I have solved the following problem and I would appreciate feedback on my solution, thanks.
A rectangular box is inscribed in a hemisphere of radius r.
Find the dimensions of the box of maximum volume.
What I have done:
Considering the box with the center of its base at the origin, we have the volume $V(x,y,z)=2x\cdot 2y\cdot z=4xyz=4xy\sqrt{r^2-x^2-y^2},\ x,y,z>0$
$$Df(x,y)=4\begin{bmatrix}y\sqrt{r^2-x^2-y^2}-\frac{x^2y}{\sqrt{r^2-x^2-y^2}} & x\sqrt{r^2-x^2-y^2}-\frac{xy^2}{\sqrt{r^2-x^2-y^2}}\end{bmatrix}=\begin{bmatrix}0 & 0\end{bmatrix}\Leftrightarrow \begin{cases}y\sqrt{r^2-x^2-y^2}\left(1-\frac{x^2}{r^2-x^2-y^2}\right)=0\\ x\sqrt{r^2-x^2-y^2}\left(1-\frac{y^2}{r^2-x^2-y^2}\right)=0\end{cases}\Leftrightarrow \begin{cases}y=0 &\text{ or } x^2+2y^2=r^2\\ x=0 &\text{ or } 2x^2+y^2=r^2\end{cases}.$$ We have to discard the solutions $x=0$ or $y=0$ since in that case we wouldn't have a box.

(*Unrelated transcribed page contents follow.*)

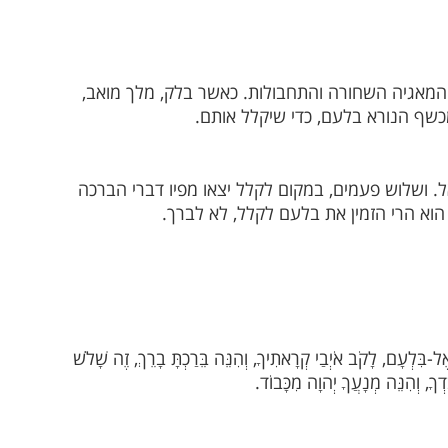
המאגיה השחורה והתחבולות. כאשר בלק, מלך מואב,
שף הנורא בלעם, כדי שיקלל אותם.
 ושלוש פעמים, במקום לקלל יצאו מפיו דברי הברכה
הוא הרי הזמין את בלעם לקלל, לא לברך.
 אֶל-בִּלְעָם, לָקֹב אֹיְבַי קְרָאתִיךָ, וְהִנֵּה בֵּרַכְתָּ בָרֵךְ, זֶה שָׁלֹשׁ
דְךָ, וְהִנֵּה מְנָעֲךָ יְהוָה מִכָּבוֹד.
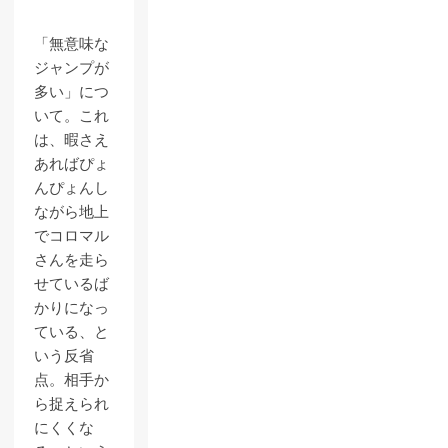
「無意味な
ジャンプが
多い」につ
いて。これ
は、暇さえ
あればぴょ
んぴょんし
ながら地上
でコロマル
さんを走ら
せているば
かりになっ
ている、と
いう反省
点。相手か
ら捉えられ
にくくな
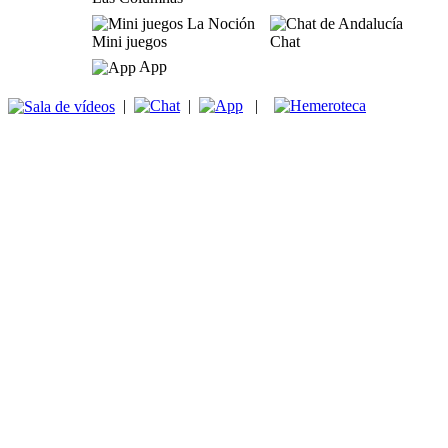
Mini juegos
Chat
App
|
|
|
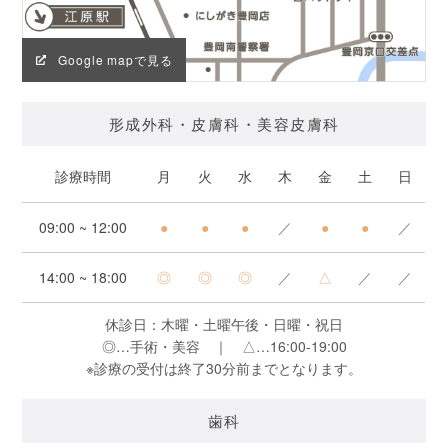
Google mapで見る
形成外科・皮膚科・美容皮膚科
診療時間
月
火
水
木
金
土
日
09:00 ~ 12:00
●
●
●
／
●
●
／
14:00 ~ 18:00
◎
◎
◎
／
△
／
／
休診日：木曜・土曜午後・日曜・祝日
◎…手術・美容 ｜ △…16:00-19:00
※診療の受付は終了30分前までとなります。
歯科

So it must be $x^2+2y^2=r^2$ and $2x^2+y^2=r^2$ thus $x^2+2y^2=2x^2+y^2\Leftrightarrow x^2-y^2=0\Leftrightarrow x=y\Rightarrow z=\sqrt{r^2-x^2-y^2}=\sqrt{r^2-2x^2}=\sqrt{r^2-2y^2}.$
Since $x^2+y^2=3x^2=r^2$ we have $\fbox{$x=\frac{r}{\sqrt{3}}$}$, similarly $x^2+2y^2=3y^2=r^2$ so $\fbox{$y=\frac{r}{\sqrt{3}}$}$ and finally $\fbox{$z=$}\sqrt{r^2-x^2-y^2}=\sqrt{r^2-2x^2}=\sqrt{r^2-2y^2}=\sqrt{r^2-2\left(\frac{r}{\sqrt{3}}\right)^2}=\sqrt{r^2-\frac{2r^2}{3}}=\sqrt{\frac{r^2}{3}}=\fbox{$\frac{r}{\sqrt{3}}$}.$
Thus the box of maximum volume inscribed in a hemisphere of radius $r$ is a box with a square basis with side length $2x=2y=\frac{2r}{\sqrt{3}}$ and height $z=\frac{r}{\sqrt{3}}$ hence with volume $V=2x\cdot 2y\cdot z=\frac{4r^3}{\sqrt{27}}.$